- [REQUIRED WORK]:
Answer these questions about the abstract on silicon quantum dot aggregates:
1. Over what range of diameters was the size of the aggregates controlled?
2. In fixed HUVECs, what did allylamine-terminated Si-QDs selectively label?
3. In live HUVECs, which organelle did F127-treated Si-QD aggregates with a diameter of ca. 30 nm selectively label?

Size- and surface chemistry-dependent intracellular localization of luminescent silicon quantum dot aggregates

Abstract

Aggregates of luminescent silicon quantum dots (Si-QDs) selectively label certain organelles, such as lysosomes, endoplasmic reticulum, cytosol and nuclei, depending upon the size of the aggregates and their surface properties. We used Si-QDs in an aggregated form and the size of aggregates was controlled from ca. 30 to 270 nm diameter. In fixed human umbilical vein endothelial cells (HUVECs), allylamine-terminated Si-QDs selectively labeled cell nuclei, while Si-QDs, treated by the amphiphilic block copolymer Pluronic® F127, uniformly labeled cytosol. On the other hand, in live HUVECs, allylamine-modified Si-QDs selectively labeled lysosomes, whereas F127-treated Si-QDs showed size-dependent intracellular localization: F127-treated Si-QD aggregates with a small diameter of ca. 30 nm selectively labeled the endoplasmic reticulum and those with a large diameter of ca. 270 nm labeled lysosomes. Our results indicate that specific organelle imaging can be achieved by controlling the surface properties and size of Si-QD aggregates, without using conventional antigen–antibody reactions. Physicochemical interactions between silicon nanomaterials and cells play a critical role in the observed intracellular localization. The possible mechanism and cytotoxicity of the silicon nanomaterials are discussed.

(Items from a dataset)
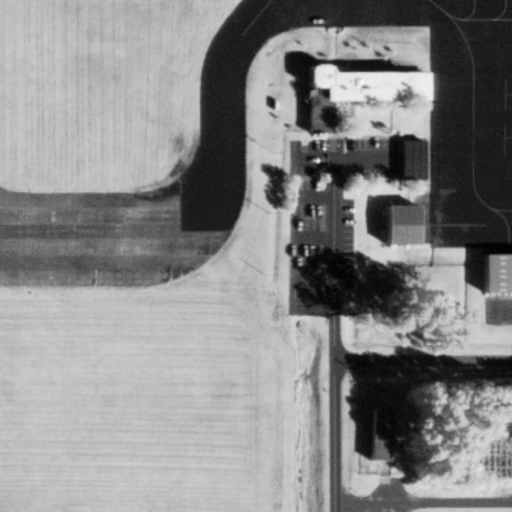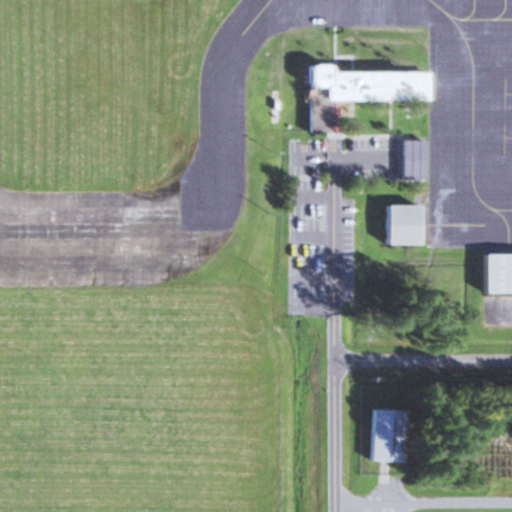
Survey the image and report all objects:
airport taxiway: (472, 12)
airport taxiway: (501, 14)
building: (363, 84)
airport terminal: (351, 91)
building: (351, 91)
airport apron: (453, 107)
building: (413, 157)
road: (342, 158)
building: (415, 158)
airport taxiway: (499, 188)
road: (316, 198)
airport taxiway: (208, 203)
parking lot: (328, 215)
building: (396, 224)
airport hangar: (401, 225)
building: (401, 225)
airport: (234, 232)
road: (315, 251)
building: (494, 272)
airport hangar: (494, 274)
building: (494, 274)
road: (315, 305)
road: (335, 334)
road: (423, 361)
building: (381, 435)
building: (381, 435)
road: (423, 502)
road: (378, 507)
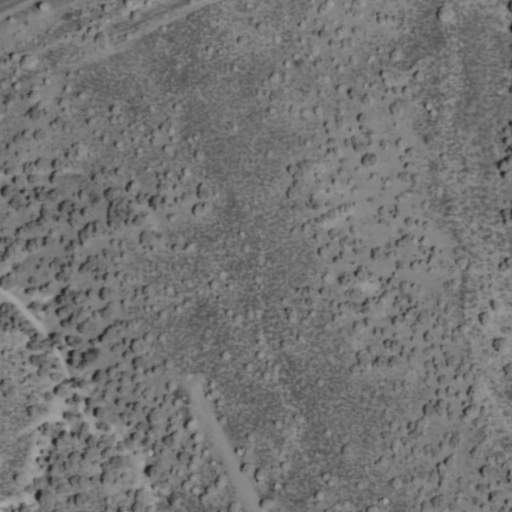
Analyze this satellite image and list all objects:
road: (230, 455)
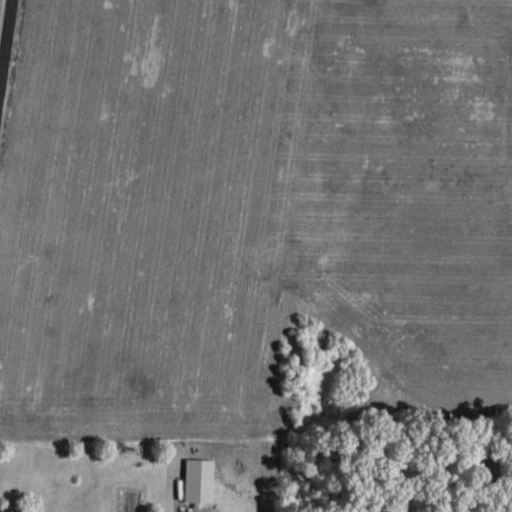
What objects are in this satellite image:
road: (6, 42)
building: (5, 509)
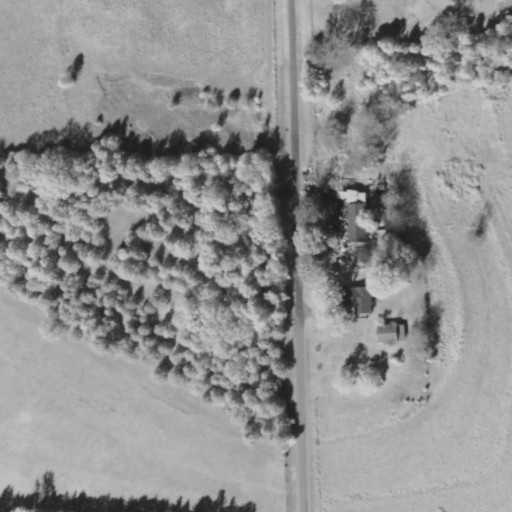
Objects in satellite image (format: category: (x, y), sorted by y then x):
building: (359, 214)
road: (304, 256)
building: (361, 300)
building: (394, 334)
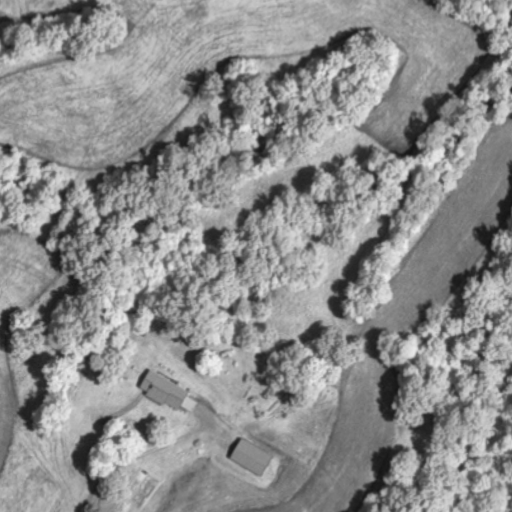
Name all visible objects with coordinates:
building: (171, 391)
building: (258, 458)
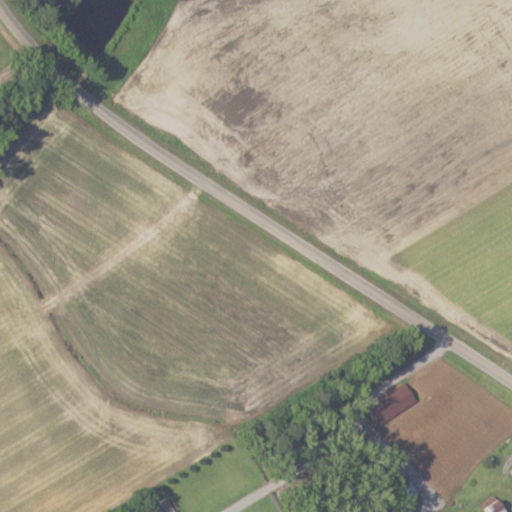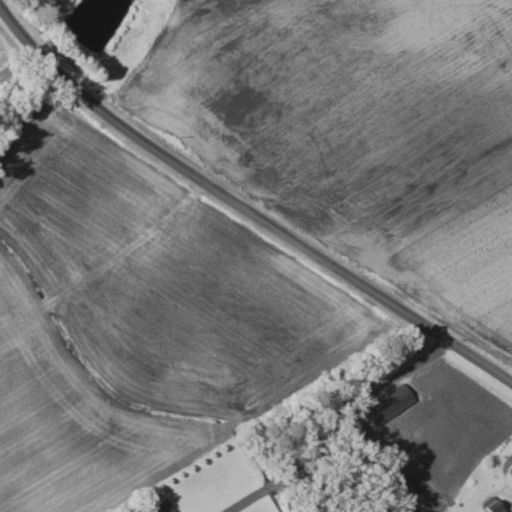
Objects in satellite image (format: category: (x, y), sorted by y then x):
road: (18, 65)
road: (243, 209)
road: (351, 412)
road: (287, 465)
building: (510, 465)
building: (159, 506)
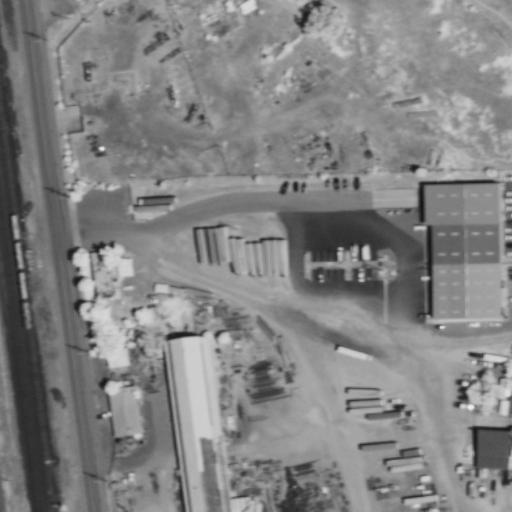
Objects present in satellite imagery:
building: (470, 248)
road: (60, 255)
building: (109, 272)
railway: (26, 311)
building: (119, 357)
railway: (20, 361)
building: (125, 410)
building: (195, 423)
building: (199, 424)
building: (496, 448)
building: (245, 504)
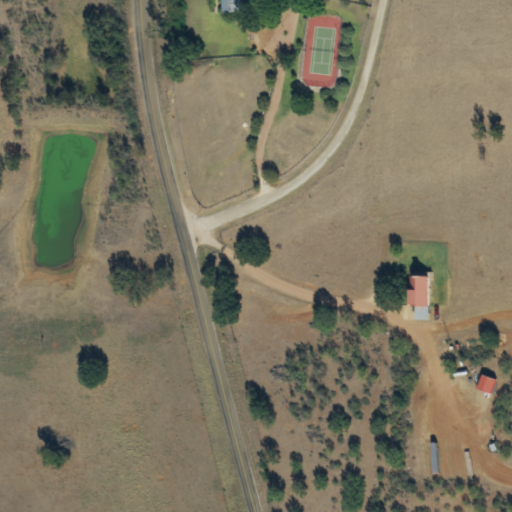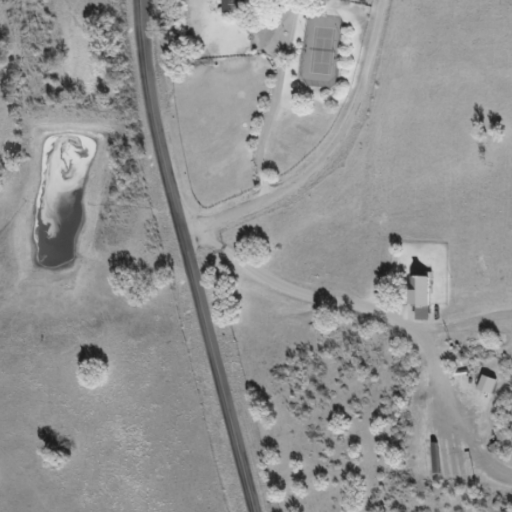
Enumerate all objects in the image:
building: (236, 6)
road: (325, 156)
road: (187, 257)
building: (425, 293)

- [ANSWER SECTION]:
1. From ca. 30 to 270 nm in diameter.
2. Cell nuclei.
3. The endoplasmic reticulum.